Les limites de la compensation carbone

July 10, 2025 Environment

Le principe de la compensation carbone est a priori gagnant-gagnant pour les Européens qui polluent et les pays en développement où naissent des projets écologiques. Mais le dispositif a des limites.

Après cette période de canicule, il est intéressant de se pencher sur l'un des mécanismes conçus pour lutter contre le réchauffement climatique: la compensation carbone. Il s'agit de permettre à un acteur économique de continuer à polluer en échange du paiement d'un service environnemental.

Le "mécanisme de développement propre" (MDP) mis en place dans le cadre du protocole de Kyoto autorise ainsi des entreprises à financer des projets de réduction des émissions de gaz à effet de serre dans des pays en développement, en échange d'un droit à polluer. Du côté des compagnies aériennes, le système Corsia est supposé les conduire à compenser leurs vols internationaux via l'achat de crédits carbones finançant, par exemple, des projets de conservation forestière en Amazonie.

Ce mécanisme permet des transferts des pays développés vers les pays en développement pour réduire le réchauffement de notre planète, et ce de façon politiquement acceptable - on imagine mal la France lever un impôt supplémentaire pour financer directement des parcs éoliens en Inde ou des forêts au Brésil! Un principe a priori gagnant-gagnant: il est moins coûteux pour un Européen de payer pour éviter l'émission d'une tonne de CO2 en Inde que de chercher à le faire chez lui !

L'enjeu est considérable puisque près des trois quarts des émissions de gaz à effet de serre viennent des pays en développement. Les économistes ont certes proposé depuis longtemps une solution plus efficace: mettre en place un marché de permis d'émission commun reliant par exemple l'Europe à la Chine et l'Inde, à l'instar de celui qui couvre à la fois la Californie et le Québec. Mais cela relève jusqu'à présent de la fiction politique.

Ce mécanisme présente toutefois deux limites majeures. La première concerne la demande, comme l'illustre le cas du transport aérien. Le système Corsia a surtout permis aux compagnies de se donner bonne conscience. Il ne sera obligatoire qu'à partir de 2027 et ne contraint les émissions qu'au-dessus d'un seuil de référence bien trop élevé (un niveau proche de 2022).

Effet d'aubaine

Le prix de la tonne de CO2 sur le marché de la compensation carbone dans le secteur aérien est aujourd'hui plus de 300 fois inférieur au prix du permis d'émission européen ! Bien que Corsia soit piloté par l'ONU, les compagnies aériennes sont ainsi parvenues à réduire au maximum les exigences de qualité, favorisant le "moins-disant environnemental". En l'état, cela n'aura qu'un effet dérisoire sur les émissions mondiales et aucun sur les émissions du secteur.

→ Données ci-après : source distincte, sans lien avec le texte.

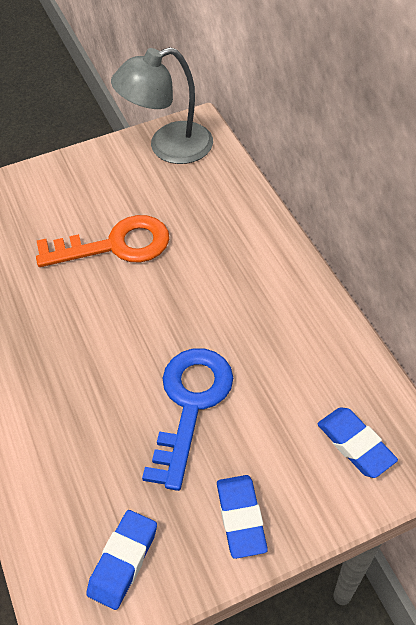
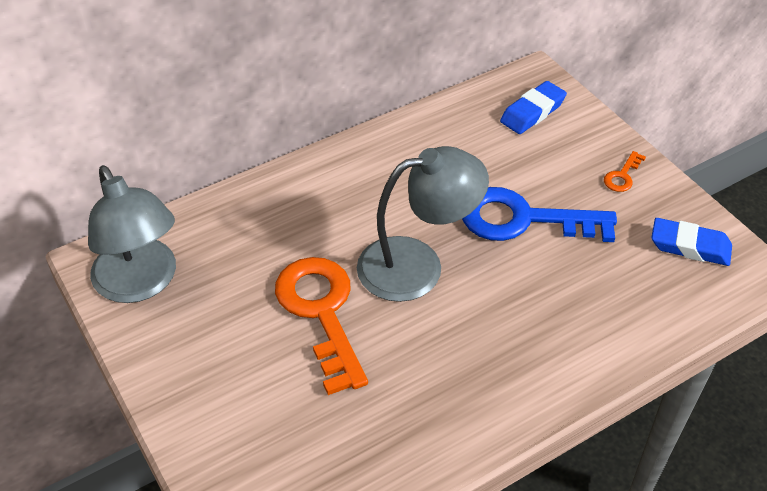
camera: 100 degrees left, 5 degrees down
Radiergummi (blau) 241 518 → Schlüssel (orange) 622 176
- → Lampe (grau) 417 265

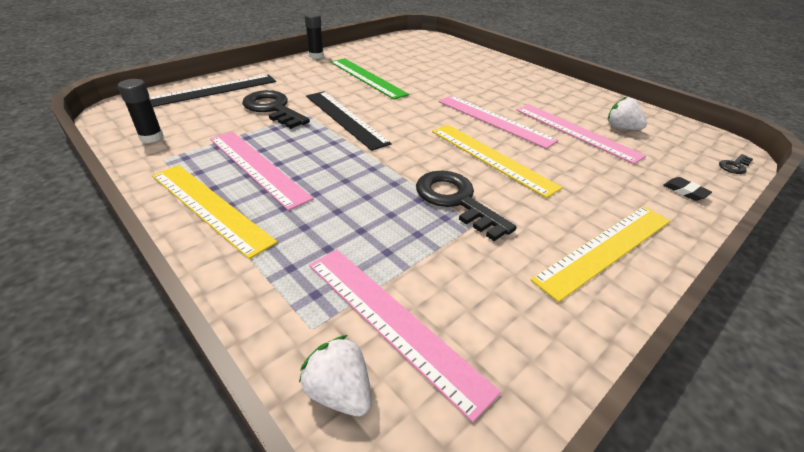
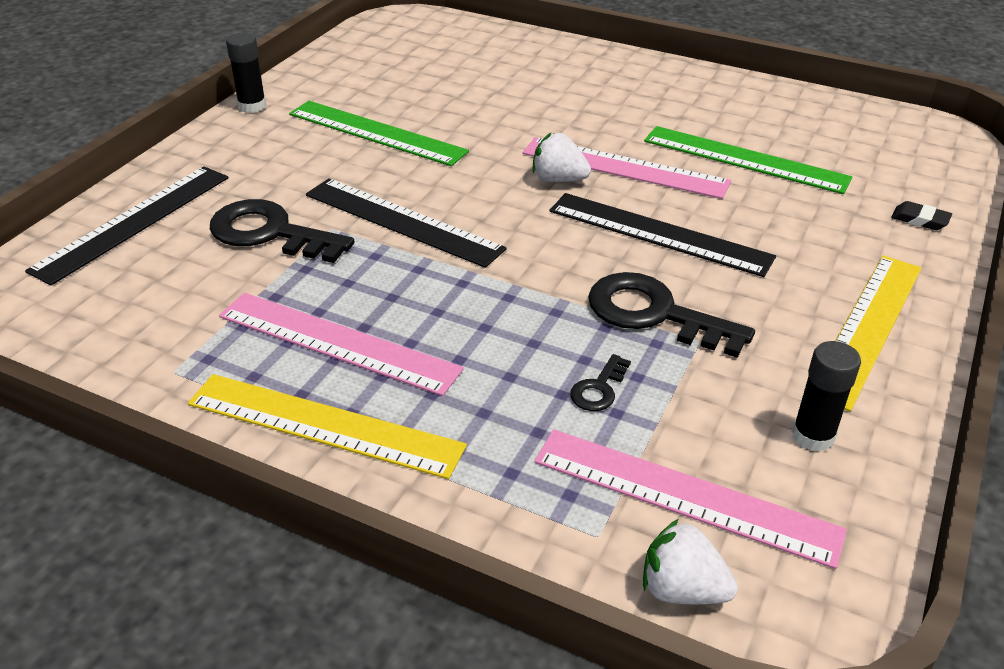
camera: 20 degrees left, 0 degrees up
Klebestift (schwarz) 151 137 → Klebestift (schwarz) 813 436, moved
Erdbeere (weiß) 621 128 → Erdbeere (weiß) 558 179, moved
Lineal (rosa) 575 132 → Lineal (grün) 745 159
Lineal (gelb) 491 158 → Lineal (schwarz) 659 234
Schlüssel (schwarz) 734 166 → Schlüssel (schwarz) 599 389, moved

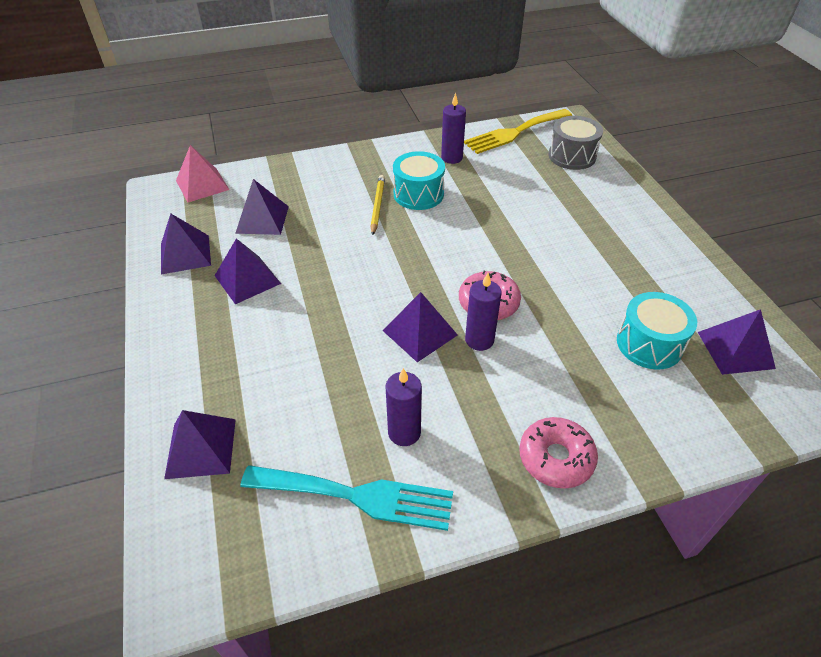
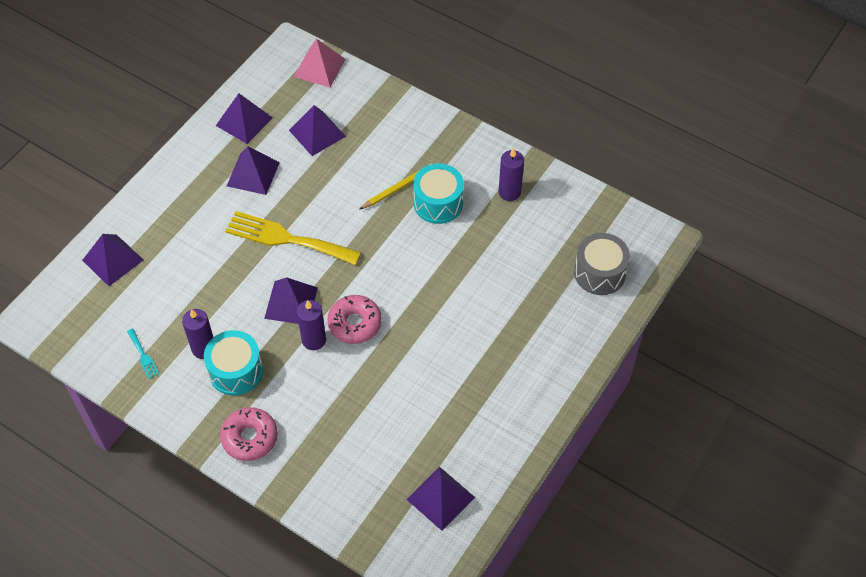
camera: 50 degrees right, 10 degrees up
Gabel (gelb) 514 132 → Gabel (gelb) 287 239, moved
Trommel (türkis) 649 344 → Trommel (türkis) 236 371, moved
Gabel (türkis) 357 496 → Gabel (türkis) 143 355, x0.41

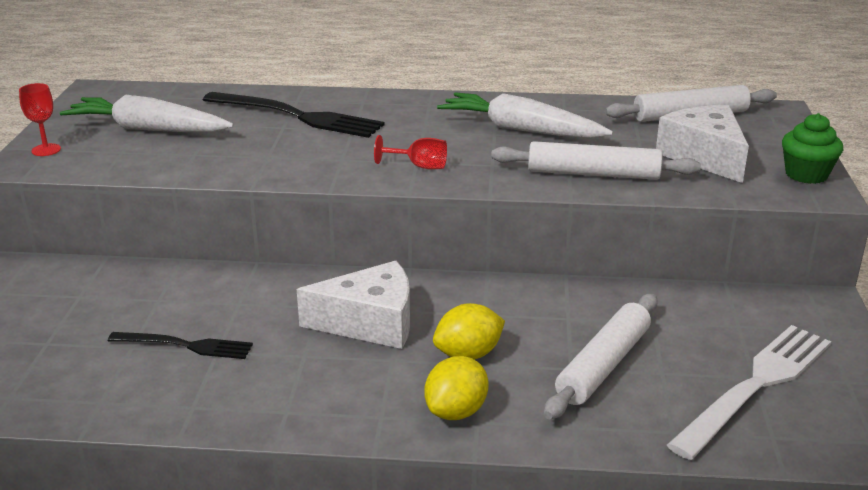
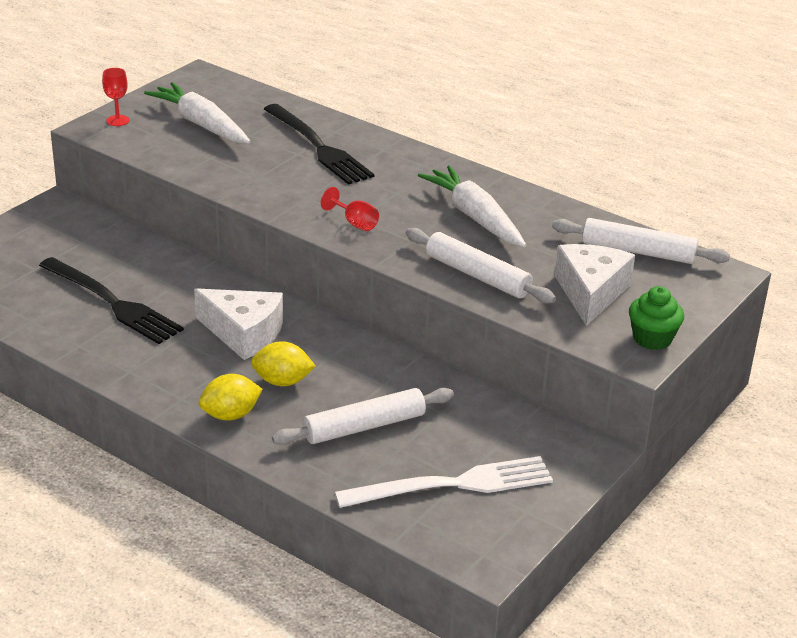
camera: 30 degrees right, 5 degrees up
Gabel (schwarz) 186 346 → Gabel (schwarz) 113 303, x1.71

La seconde limite porte sur l'offre de service environnemental. Même lorsque l'exigence de qualité est présente, il est très difficile d'éviter un pur effet d'aubaine. L'économiste Matthieu Glachant et ses collègues ont ainsi récemment montré que plus de la moitié des parcs éoliens financés en Inde par le MDP auraient été construits même sans compensation carbone. Soucieux de répondre au mieux aux exigences environnementales de leur gouvernement et du MDP, les gestionnaires indiens auraient tendance à soumettre les meilleurs projets pour obtenir ces financements. Ceux-ci viennent alors enrichir les porteurs de projet sans aucun effet sur la pollution!

Une abondante littérature s'est développée pour proposer des solutions à ce problème récurrent. Le diable est dans les détails: il vaut mieux sélectionner les projets, laisser moins de choix aux porteurs de projets, raccourcir la durée des financements, évaluer régulièrement, etc.

Cette question est d'autant plus importante qu'elle concerne l'ensemble des services environnementaux pour le climat, la biodiversité, la gestion de l'eau ou la prévention des risques naturels. En 2015, les dépenses pour ces services étaient déjà estimées à plus de 40 milliards de dollars par an. Un montant qui n'a fait que croître depuis.